Strategic choices ahead
Kabanga confronts Tanzania with a more profound dilemma: the clash between short political cycles and long industrial cycles. Politicians operate in five-year increments; mines and railways operate in horizons of thirty years. The temptation will always be to seek quick wins: export the ore, book royalties, claim success. But that is to confuse movement with progress.
The more challenging path is the patient one: synchronizing rail and power commissioning with mine development, insisting on beneficiation even if early revenues appear modest, and investing in institutions that outlast administrations. It demands a politics that can resist the sugar rush of quick rents in favour of the compound interest of transformation.
This is not a purely technical question; it is a choice about national ambition. Do we want to be remembered as the generation that dug and shipped, or the generation that built and transformed?
Kabanga as a national test
Kabanga Nickel is not just a mineral project. It is a mirror held up to Tanzania’s capacity to govern, coordinate, and imagine. It asks whether we can turn world-class geology into world-class outcomes. It asks whether we can resist the monoculture trap, embed resources into corridors, and build legitimacy with communities.

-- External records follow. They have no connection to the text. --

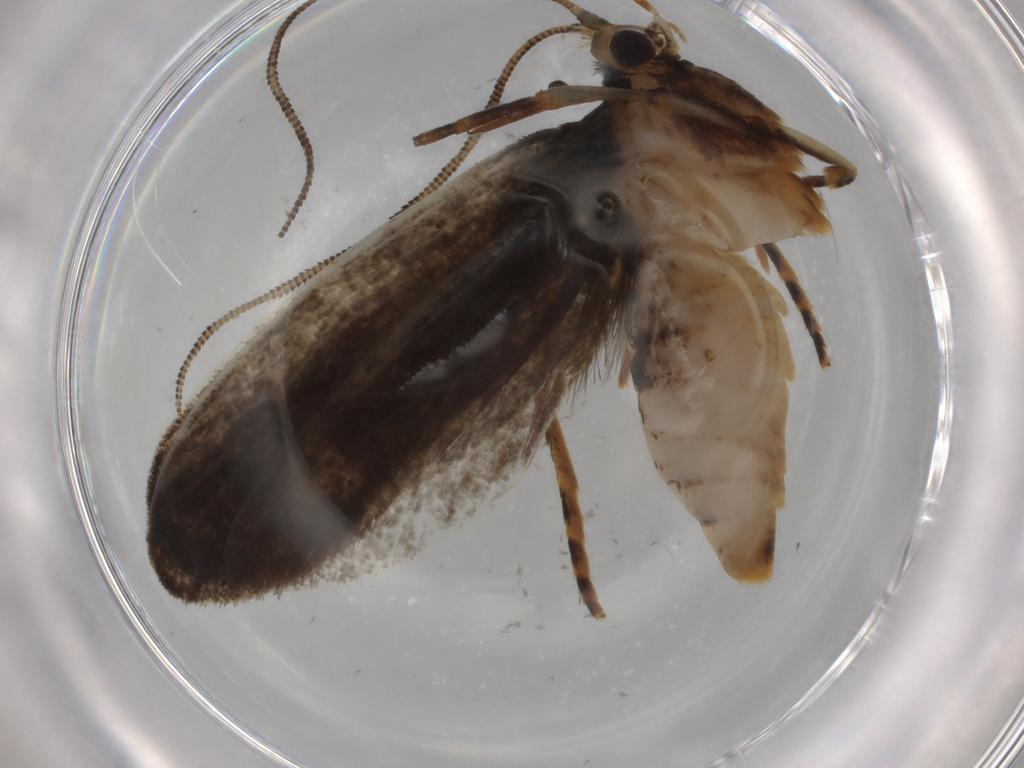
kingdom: Animalia
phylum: Arthropoda
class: Insecta
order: Lepidoptera
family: Tineidae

If we succeed, Kabanga could become the hinge that swings Tanzania into the industries of the future: EVs, batteries, and advanced materials. If we fail, it will join the long list of African deposits that promised transformation but delivered disappointment.
Nickel is patient, but markets are not. The EV supercycle will not wait indefinitely. Other suppliers will rise. The choice is ours, to treat Kabanga as a quarry or to treat it as a pivot. To extract, or to transform. To play at the edges, or to seize the future.